Kemba Walker (left) drives past Philadelphia's Tyrese Maxey in Wednesday's game.
Kemba Walker (left) drives past Philadelphia's Tyrese Maxey in Wednesday's game.Chris Szagola/Associated Press

PHILADELPHIA — Celtics coach Brad Stevens said that point guard Kemba Walker’s minutes restriction will be raised to about 25-28 for Friday’s game against the 76ers. Walker, who missed the first 11 games of the season as he completed a knee-strengthening program, had been limited to about 20 minutes in each of the last two games.

Walker started both the first and second quarters in Wednesday’s loss to the 76ers. But after checking out midway through the second quarter, he did not return until there was just 1:30 left in the third.

Stevens took this approach so Walker would be able to finish the game. But Walker, who scored 17 points in the first half, could never establish a rhythm after his long break, scoring just 2 in the second.


Stevens said figuring out how to divide up playing time in such a situation can become complicated.

“We’ve thought about that for not only minute restrictions, but for years, if you’re going to play guys in spurts like that, is it better to just sit them until the second quarter?” he said. “It’s a very reasonable thought we certainly have discussed.”

Garden lease extended

The Celtics have agreed to a 15-year lease extension that will keep their home games at TD Garden through the 2035-36 season. They have played at the Garden since it opened in 1995, and their most recent 15-year lease was set to expire at the conclusion of the current season.

The Celtics will be sticking around the TD Garden.
The Celtics will be sticking around the TD Garden.Maddie Meyer/Getty

“I love walking into TD Garden for our games, and for Bruins games and concerts as well,” Celtics co-owner Wyc Grousbeck said in a text message. “It’s the right home for the Celtics, and we hope to welcome our fans back there as soon as possible.”

TD Garden is owned by Delaware North, whose chairman is Bruins owner Jeremy Jacobs.


“The Boston Celtics organization has played an integral role in helping create the best in-arena guest experience in North America,” Jacobs said in an email. “We are grateful for their partnership and very much look forward to the next 15 years.”

The Celtics have not played in front of their home fans since last March, when the 2019-20 season was halted because of the COVID-19 pandemic.

A big issue

Robert Williams was cleared to return Wednesday after being sidelined for two weeks because of COVID-19, but he did not play. Stevens said Williams was available, though he would have been limited to 8-10 minutes.

Robert Williams has been cleared to return to action.
Robert Williams has been cleared to return to action.David L. Ryan/Globe Staff

But unique rotations could be a larger issue in the short term. The Celtics began the season with Tristan Thompson and Daniel Theis paired in the frontcourt, and Williams primarily working with the second unit.
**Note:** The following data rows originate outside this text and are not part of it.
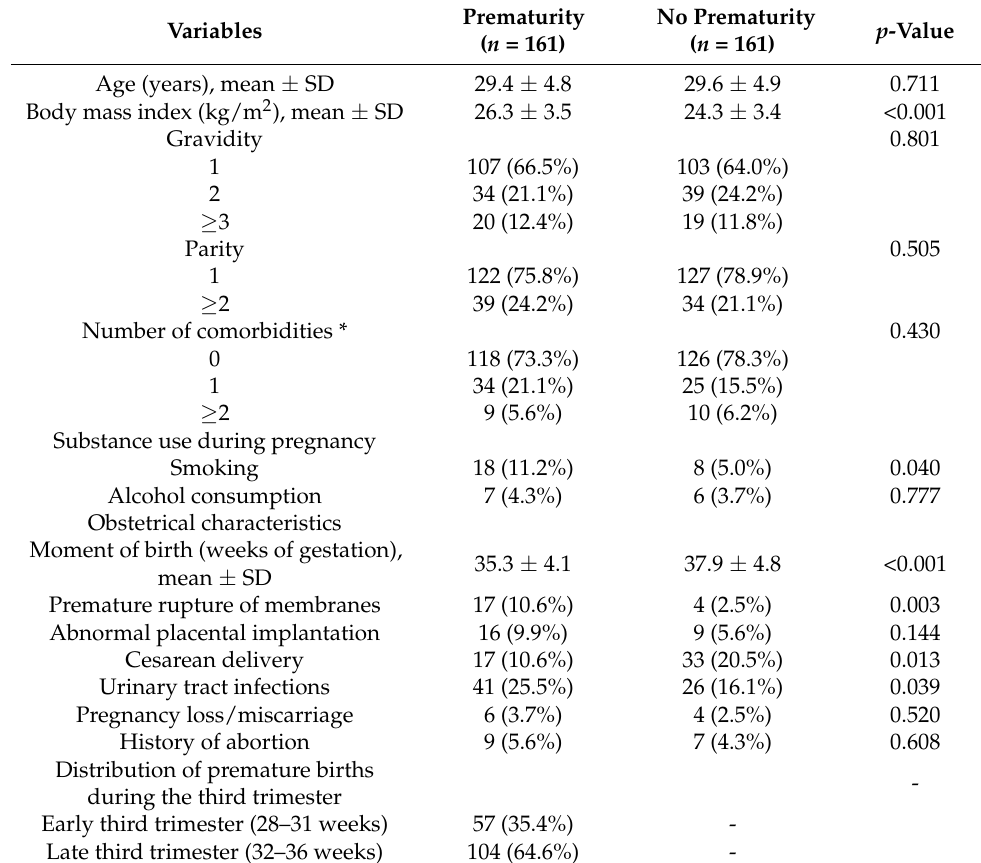
Table 1. Background characteristics of the patients analyzed in the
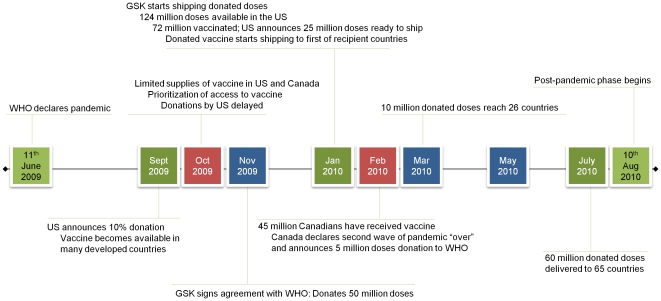
Timeline of the 2009 H1N1 Pandemic.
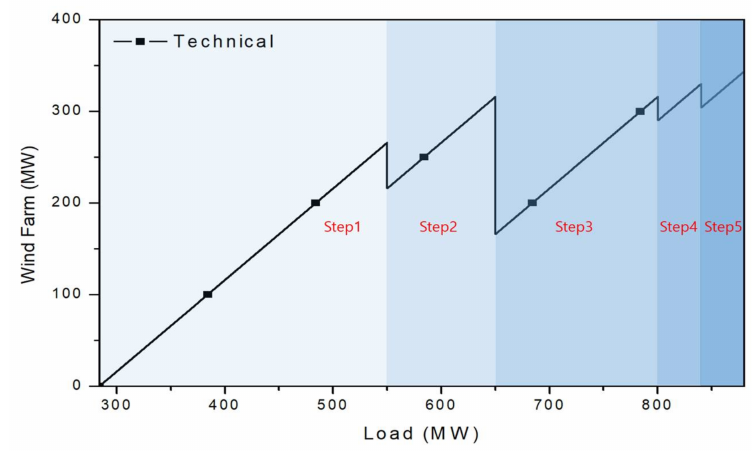
Figure 7. The technical limit capacity of wind farms in Jeju island.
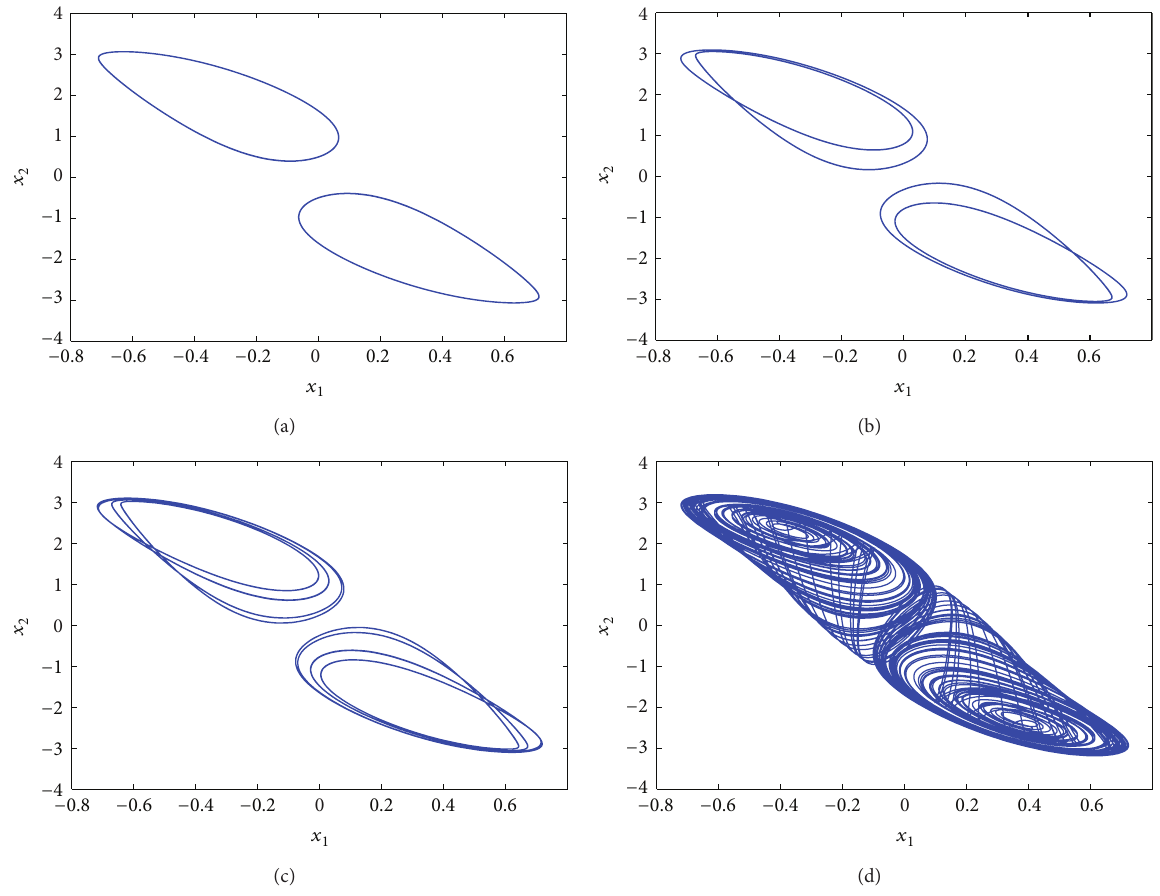
Figure 1: Different dynamical behaviors of system (13) with fixed parameter values 𝑏 22 = 2.0 , 𝑐 22 = −1.5 and two groups of initial conditions (0.4, 0.6) 𝑇 and (−0.4, −0.6) 𝑇 for 𝑡 ∈ [−1,0] , respectively; (a) period-one orbits when 𝛼 = 0.82 ; (b) period-two orbits when 𝛼 = 0.84 ; (c) period-four orbits when 𝛼 = 0.85 ; (d) separate single-scroll chaotic attractors when 𝛼 = 0.90 .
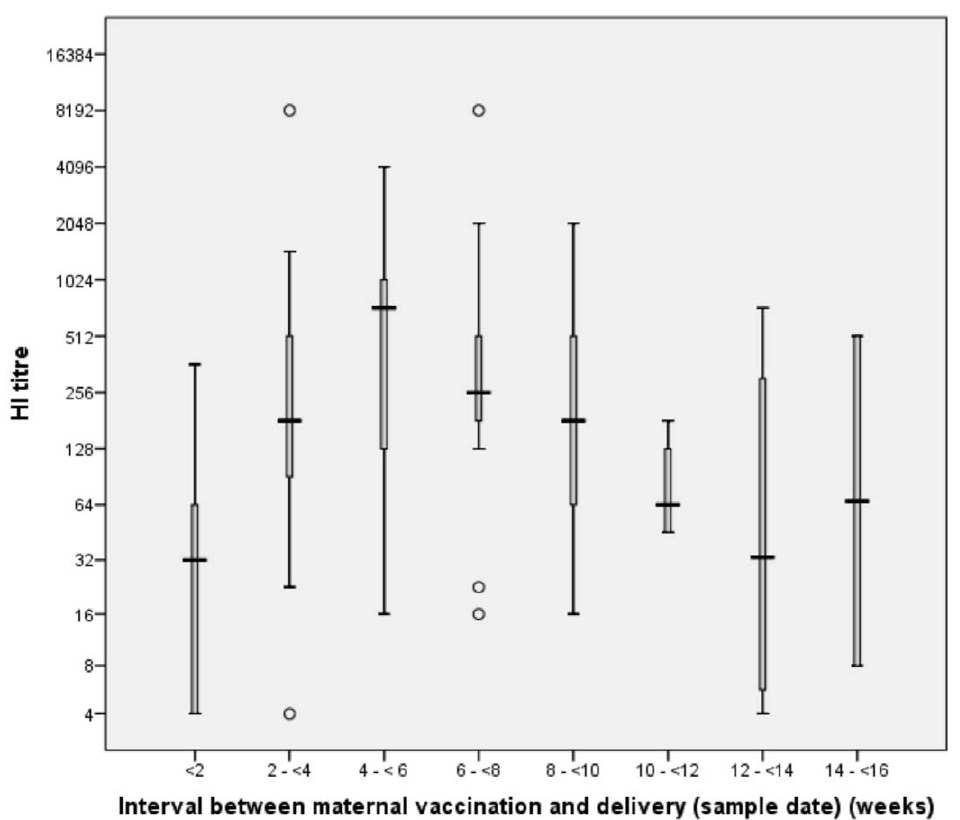
Figure 3. Boxplot GMT haemagglutinination inhibition titre by interval from maternal vaccination to delivery. (Titres are expressed as reciprocal of the dilution and are given on a log 2 scale.).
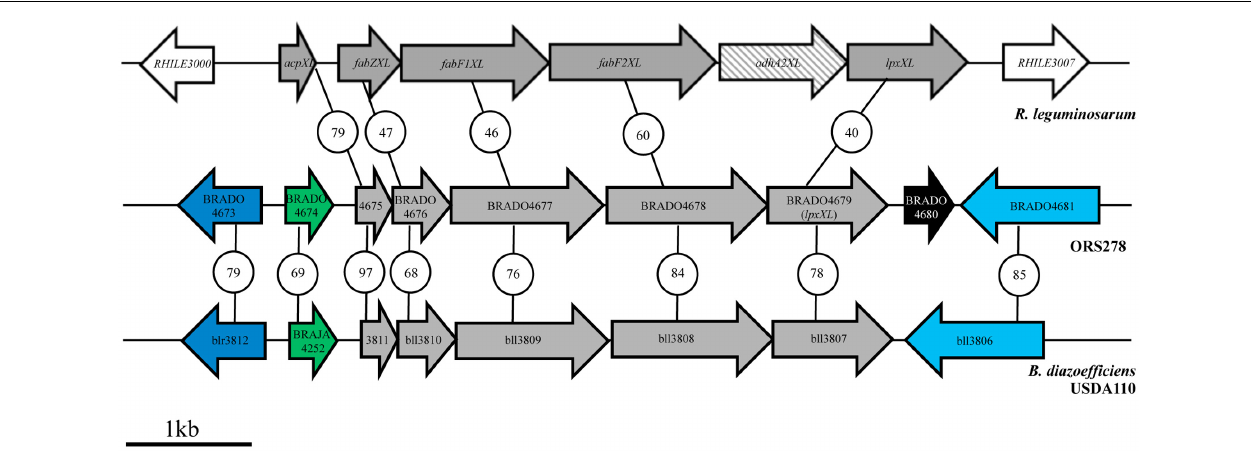
FIGURE 2 | Identification of a gene cluster putatively involved in VLCFA biosynthesis in Bradyrhizobium strains by comparative genomic analysis with R. leguminosarum . The values in the circles represent the percentage of identity between the corresponding proteins. Genes in gray have been shown to be involved in VLCFA biosynthesis and their transfer to the lipid A in R. leguminosarum . The CDS in black is specific to photosynthetic Bradyrhizobium strains. Homologous genes are indicated by the same color. The genes are named according to their annotation in the published genomes ( R. leguminosarum bv. viciae 3841, NC_008380; Bradyrhizobium sp. ORS 278, NC_009445.1; and B. diazoefficiens USDA110, NC_004463).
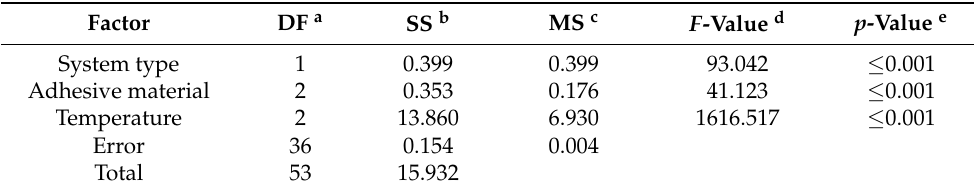
Table 4. ANOVA analysis for interlayer bond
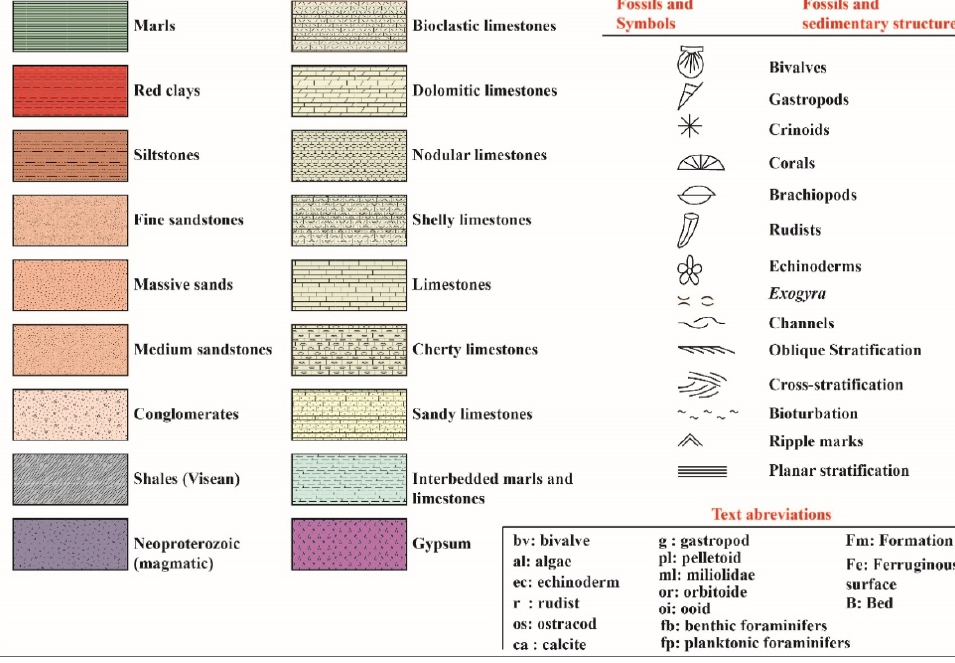
Figure 2. Graphic legend for columnar sections presented in this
That starting lineup struggled, however, and Theis has come off the bench in the last two games. On Wednesday, he registered 21 points and 10 rebounds and appeared more comfortable playing his more natural center position rather than power forward.

“The way that the game was going, the way that Theis was playing off the bench, it made sense to roll with Theis,” Stevens said. “The double-big lineup was not great; we all knew that. But it was also a way that Robert could maximize his opportunities early while we had Kemba out. So we’ve got to figure out a way to maximize all of those guys.”


Not yet for Tatum

Forward Jayson Tatum, who has been sidelined since testing positive for COVID-19 Jan. 9, completed a workout in Boston Thursday but he has been ruled out for Friday’s game. Tatum is no longer in the NBA’s health and safety protocols, but the team wants to make sure he is in condition to return after a two-week break.

“You’re just trying to balance getting ramped up in a game scenario with the idea of preventing muscular injury,” Stevens said. “It’s more about that than it is anything else, because they haven’t done anything.

“You know, hamstrings and, you know, obviously, we want to be very, very careful as guys come back into play.”